This is a time of Hollywood reboots, reimaginings and regurgitations in which the prevalent attitude seems to be if it worked once, it can work again. There’s also the other dynamic that has fallen into place in which it’s been deemed necessary to drastically alter a concept from its original incarnation and present it to the modern audience in a very different way.
For instance, 21 Jump Street went from being a cop drama to a full-blown comedy; the ‘60s sitcom The Munsters is being turned into a horror drama on NBC; The CW’s reboot of the Linda Hamilton/Ron Perlman Beauty and the Beast isn’t going to actually have a beast in it, but, instead, a U.S. soldier on whom an experiment has gone terribly wrong; and now there is the eighth Tim Burton/Johnny Depp collaboration, Dark Shadows.
Normally in a review it would be appropriate to set up a background of the premise, but on this particular site that doesn’t seem necessary.
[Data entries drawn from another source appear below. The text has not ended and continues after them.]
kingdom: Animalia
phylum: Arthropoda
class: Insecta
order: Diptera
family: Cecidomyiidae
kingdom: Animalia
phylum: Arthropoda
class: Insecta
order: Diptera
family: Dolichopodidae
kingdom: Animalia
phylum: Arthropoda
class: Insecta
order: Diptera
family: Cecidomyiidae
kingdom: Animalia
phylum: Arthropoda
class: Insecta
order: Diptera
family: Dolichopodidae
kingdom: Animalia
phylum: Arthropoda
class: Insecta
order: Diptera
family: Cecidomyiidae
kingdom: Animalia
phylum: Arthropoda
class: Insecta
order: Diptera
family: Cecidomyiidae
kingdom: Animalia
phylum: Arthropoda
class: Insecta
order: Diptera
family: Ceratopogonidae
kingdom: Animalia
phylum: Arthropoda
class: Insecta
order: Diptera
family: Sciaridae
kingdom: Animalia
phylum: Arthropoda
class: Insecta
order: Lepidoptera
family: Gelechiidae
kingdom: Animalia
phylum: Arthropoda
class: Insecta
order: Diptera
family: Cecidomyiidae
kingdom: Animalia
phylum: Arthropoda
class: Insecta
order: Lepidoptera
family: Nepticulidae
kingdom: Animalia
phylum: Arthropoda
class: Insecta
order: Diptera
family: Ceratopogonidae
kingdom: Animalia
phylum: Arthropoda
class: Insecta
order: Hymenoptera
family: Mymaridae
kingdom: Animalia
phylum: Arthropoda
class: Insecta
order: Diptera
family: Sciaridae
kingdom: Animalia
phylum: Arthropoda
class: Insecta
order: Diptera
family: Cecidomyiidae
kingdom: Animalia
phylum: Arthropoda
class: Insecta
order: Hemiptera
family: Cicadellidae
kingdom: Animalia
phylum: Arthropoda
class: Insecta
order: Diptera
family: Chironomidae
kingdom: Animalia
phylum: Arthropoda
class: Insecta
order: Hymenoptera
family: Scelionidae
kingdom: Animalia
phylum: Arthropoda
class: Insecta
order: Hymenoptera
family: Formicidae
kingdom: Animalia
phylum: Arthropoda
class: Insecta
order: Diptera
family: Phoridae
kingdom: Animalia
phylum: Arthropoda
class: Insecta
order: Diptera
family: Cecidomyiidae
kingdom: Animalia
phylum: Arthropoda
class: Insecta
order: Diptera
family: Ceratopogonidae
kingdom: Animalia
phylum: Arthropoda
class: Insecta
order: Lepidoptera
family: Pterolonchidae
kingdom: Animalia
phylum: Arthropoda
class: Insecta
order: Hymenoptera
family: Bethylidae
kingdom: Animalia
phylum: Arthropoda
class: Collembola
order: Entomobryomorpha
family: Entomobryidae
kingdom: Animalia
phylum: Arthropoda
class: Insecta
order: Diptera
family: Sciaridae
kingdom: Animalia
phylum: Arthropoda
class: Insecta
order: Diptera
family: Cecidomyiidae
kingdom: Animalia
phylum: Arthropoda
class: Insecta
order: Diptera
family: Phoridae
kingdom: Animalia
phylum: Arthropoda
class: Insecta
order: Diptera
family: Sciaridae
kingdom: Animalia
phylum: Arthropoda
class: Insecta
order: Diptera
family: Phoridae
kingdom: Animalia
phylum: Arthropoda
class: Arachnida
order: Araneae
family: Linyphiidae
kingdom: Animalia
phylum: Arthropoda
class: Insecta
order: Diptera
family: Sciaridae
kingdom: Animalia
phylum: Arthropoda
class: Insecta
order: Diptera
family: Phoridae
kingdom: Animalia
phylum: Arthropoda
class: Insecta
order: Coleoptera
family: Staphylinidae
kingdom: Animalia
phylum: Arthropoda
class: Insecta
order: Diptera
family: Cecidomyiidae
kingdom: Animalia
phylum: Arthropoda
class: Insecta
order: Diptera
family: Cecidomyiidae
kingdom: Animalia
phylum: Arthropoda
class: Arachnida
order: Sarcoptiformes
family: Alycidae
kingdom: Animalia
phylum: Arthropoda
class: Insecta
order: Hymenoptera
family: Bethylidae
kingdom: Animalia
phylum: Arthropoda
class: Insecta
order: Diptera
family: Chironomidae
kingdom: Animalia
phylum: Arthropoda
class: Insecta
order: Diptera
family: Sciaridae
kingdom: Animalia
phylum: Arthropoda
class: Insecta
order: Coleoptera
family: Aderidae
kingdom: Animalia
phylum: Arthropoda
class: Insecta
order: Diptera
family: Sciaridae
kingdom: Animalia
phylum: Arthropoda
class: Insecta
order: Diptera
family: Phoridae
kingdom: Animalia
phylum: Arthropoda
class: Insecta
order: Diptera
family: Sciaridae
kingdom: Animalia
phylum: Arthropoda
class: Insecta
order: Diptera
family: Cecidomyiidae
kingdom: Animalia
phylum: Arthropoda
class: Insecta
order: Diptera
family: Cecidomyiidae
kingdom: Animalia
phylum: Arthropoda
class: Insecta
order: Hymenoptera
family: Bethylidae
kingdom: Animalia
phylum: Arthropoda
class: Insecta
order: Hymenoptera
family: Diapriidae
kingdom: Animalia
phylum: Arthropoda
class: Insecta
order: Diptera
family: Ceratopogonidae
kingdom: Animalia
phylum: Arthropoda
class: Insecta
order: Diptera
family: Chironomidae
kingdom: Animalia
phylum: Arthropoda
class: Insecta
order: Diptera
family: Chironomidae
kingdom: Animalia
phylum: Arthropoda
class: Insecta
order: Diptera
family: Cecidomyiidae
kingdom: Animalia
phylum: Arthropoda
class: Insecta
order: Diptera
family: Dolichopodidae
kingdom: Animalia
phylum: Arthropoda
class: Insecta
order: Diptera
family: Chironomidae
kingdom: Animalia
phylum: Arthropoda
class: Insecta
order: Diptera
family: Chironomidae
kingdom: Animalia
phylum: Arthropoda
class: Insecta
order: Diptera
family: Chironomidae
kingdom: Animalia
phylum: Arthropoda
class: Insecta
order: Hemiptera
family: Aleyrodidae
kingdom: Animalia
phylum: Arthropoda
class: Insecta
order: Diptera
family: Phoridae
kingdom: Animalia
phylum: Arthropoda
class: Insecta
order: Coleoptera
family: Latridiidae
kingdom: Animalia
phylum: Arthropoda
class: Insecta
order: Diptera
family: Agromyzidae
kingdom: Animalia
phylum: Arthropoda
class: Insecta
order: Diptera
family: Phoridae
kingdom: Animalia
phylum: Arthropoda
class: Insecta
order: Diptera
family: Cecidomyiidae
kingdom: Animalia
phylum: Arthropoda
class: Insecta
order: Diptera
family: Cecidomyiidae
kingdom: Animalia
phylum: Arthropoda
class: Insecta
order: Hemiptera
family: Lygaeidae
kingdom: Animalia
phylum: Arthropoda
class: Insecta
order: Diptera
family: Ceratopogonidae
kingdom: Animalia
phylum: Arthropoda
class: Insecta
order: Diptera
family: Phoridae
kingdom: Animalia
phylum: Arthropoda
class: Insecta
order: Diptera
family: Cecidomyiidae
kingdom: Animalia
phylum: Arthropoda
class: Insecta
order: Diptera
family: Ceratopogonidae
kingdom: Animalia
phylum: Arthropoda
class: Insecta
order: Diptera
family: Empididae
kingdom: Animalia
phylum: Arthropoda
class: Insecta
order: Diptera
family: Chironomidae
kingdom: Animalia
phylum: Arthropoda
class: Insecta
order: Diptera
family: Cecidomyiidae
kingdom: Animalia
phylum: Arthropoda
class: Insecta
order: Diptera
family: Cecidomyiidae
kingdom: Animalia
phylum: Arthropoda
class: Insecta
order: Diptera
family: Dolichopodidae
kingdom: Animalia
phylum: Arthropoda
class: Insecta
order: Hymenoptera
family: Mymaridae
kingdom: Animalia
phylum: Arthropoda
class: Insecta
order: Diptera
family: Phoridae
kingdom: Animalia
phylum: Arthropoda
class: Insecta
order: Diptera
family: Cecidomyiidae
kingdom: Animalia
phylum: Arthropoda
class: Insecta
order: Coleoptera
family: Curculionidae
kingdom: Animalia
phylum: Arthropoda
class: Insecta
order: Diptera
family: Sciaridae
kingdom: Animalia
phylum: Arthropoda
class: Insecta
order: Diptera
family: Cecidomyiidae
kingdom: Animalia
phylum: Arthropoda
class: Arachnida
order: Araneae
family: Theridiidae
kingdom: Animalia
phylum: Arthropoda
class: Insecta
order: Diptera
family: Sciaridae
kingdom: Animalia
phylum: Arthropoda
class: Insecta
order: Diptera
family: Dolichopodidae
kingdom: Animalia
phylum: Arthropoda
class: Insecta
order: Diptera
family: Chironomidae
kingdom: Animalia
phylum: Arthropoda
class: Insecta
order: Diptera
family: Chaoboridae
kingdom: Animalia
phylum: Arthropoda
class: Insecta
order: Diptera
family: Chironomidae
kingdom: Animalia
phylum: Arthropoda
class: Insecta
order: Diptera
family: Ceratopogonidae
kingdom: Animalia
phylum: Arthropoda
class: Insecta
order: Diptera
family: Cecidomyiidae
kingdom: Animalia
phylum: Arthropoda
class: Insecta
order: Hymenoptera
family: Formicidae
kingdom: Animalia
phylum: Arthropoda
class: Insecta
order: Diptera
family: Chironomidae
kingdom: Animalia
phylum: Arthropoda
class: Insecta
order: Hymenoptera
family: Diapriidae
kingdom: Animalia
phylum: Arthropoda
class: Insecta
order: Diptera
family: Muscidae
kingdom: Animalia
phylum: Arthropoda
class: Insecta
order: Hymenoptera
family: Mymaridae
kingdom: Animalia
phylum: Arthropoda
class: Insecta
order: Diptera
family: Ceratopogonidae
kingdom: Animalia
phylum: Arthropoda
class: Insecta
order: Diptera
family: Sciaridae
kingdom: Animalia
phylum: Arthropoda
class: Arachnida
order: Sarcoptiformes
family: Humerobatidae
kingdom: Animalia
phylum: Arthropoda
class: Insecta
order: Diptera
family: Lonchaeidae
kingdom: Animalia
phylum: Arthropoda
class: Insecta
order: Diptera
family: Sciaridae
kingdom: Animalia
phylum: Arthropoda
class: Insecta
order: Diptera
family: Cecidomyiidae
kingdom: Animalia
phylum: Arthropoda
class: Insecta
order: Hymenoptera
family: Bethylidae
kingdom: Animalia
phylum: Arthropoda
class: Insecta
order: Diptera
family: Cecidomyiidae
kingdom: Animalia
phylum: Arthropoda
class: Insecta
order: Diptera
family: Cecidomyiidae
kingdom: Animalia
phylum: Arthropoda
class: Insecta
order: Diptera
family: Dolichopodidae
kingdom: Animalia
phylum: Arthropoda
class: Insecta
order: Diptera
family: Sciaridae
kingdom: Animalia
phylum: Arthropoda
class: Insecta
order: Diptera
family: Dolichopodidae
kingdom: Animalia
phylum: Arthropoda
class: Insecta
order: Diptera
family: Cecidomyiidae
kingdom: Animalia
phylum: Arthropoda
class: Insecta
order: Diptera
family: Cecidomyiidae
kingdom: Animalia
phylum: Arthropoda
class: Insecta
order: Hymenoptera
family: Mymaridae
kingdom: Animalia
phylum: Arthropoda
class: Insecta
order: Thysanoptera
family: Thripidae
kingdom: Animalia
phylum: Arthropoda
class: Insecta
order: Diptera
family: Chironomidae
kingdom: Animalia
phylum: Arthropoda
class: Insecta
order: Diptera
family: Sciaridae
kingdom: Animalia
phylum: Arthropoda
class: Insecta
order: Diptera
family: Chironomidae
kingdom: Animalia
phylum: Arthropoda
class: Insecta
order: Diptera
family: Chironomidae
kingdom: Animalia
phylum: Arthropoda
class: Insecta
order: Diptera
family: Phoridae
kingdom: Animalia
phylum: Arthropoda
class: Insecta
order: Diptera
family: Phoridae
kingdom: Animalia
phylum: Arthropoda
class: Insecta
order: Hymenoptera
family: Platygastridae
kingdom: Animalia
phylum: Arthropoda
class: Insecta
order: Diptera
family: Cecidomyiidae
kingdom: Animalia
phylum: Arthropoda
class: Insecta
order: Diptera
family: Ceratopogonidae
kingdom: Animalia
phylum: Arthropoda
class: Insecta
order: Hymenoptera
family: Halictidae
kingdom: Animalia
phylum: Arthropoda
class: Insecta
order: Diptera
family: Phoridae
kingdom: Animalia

Both Burton and Depp have professed their childhood love for the original Dark Shadows, offering up the classic line, “I used to run home from school every day to watch it,” repeating the mantra of so many veteran fans. They’ve also said that this movie has been inspired by their memories and their overall love for the show…. Now I have been a DS fan since 1968, having caught the show by accident back then and never quite recovering from the experience. But if anyone was to come to me and try to get me to share my memories or impressions of the show, it would never be anywhere close to what is being presented in theatres beginning on May 11th.
Some of the essential ingredients are certainly there – Barnabas’ love for Josette Du Pres and her reincarnation in the present, the curse of vampirism placed upon him by the scorned witch Angelique, the odd Collins family, Collinwood (which looks stunning, thanks to production designer Rick Heinrichs and his collaboration with Burton), Dr. Julia Hoffman, David Collins and his late mother (who isn’t a Phoenix as she was on the old show, but is definitely supernatural in nature), etc. – but it’s all presented in such a bizarre way. Not bizarre as in typically Burtonesque, just…. strange. As promised by the filmmakers, things start off seriously enough in the past, but once Barnabas is freed from his coffin, the “humor” of him adjusting to the world of 1972 kicks into play. The idea of playing that humor is fine – one element never really explored in any depth in the past was Barnabas’ fish out of water situation, but, unfortunately, many of his observations here simply aren’t that funny. And then any time the film does seem to connect with anything in a remotely serious manner, something truly inane happens to take the audience out of that moment. Which is so incredibly frustrating, because when you look at the central plot – the battle between Barnabas and Angelique and the preservation of the Collins family – there was definitely a strong enough concept there, but it’s all marred by the determination to camp up virtually every situation.
While Johnny Depp does an interesting job portraying Barnabas, frequently suggesting some of the essence brought to the role by the late Jonathan Frid (who is on screen with his fellow co-stars from the original series for what amounts to about two seconds), too often Burton has the audience laughing at the character rather than with him. This Barnabas, trying to find a comfortable place to sleep, does so in a closet, a cardboard box, upside down against a curtain, etc. And when he inadvertently steps into a shaft of sunlight, he’s the last one to notice that he’s on fire, which is apparently okay since someone is conveniently nearby with a bucket of water to douse him. In his battle with Angelique, at one point she projectile vomits what looks like a stream of pea soup circa The Exorcist, which he manages to elude. But then she does it again and he ends up completely covered in the substance, looking like someone who’s been slimed at the Nickelodeon Kids’ Choice Awards.
And wait until you get to the ending. Things play out in such a way – with so many random elements thrown into the fray – that you’re left with the feeling that rather than attempting to preserve any sort of memory of Dark Shadows or paving the way for future generations to enjoy the concept, there was a hidden agenda in place to ensure the polar opposite.
The cast of this movie is fine – all playing things a little eccentrically, but effectively. And, as noted earlier, the core concept works, but for anyone who thinks the problem with Dark Shadows stems from the challenge of taking five years worth of a soap opera and distilling it to a feature film, they couldn’t be more wrong. According to screenwriter Seth Grahame-Smith, the earliest stages of this film had a “much darker” screenplay by John August, but then the decision was made to lighten it up and August’s script was discarded. As a result, the problem with this film stems from the overall vision of Burton, Grahame-Smith and Johnny Depp, which was clouded at best, callous and cynical at worst.
As the credits begin to roll, you’re left asking yourself one question: what the hell were they thinking? At film’s end, Michelle Pfeiffer as Elizabeth Collins-Stoddard professes that the Collins family will endure… Uh, no they won’t. At least not this particular branch.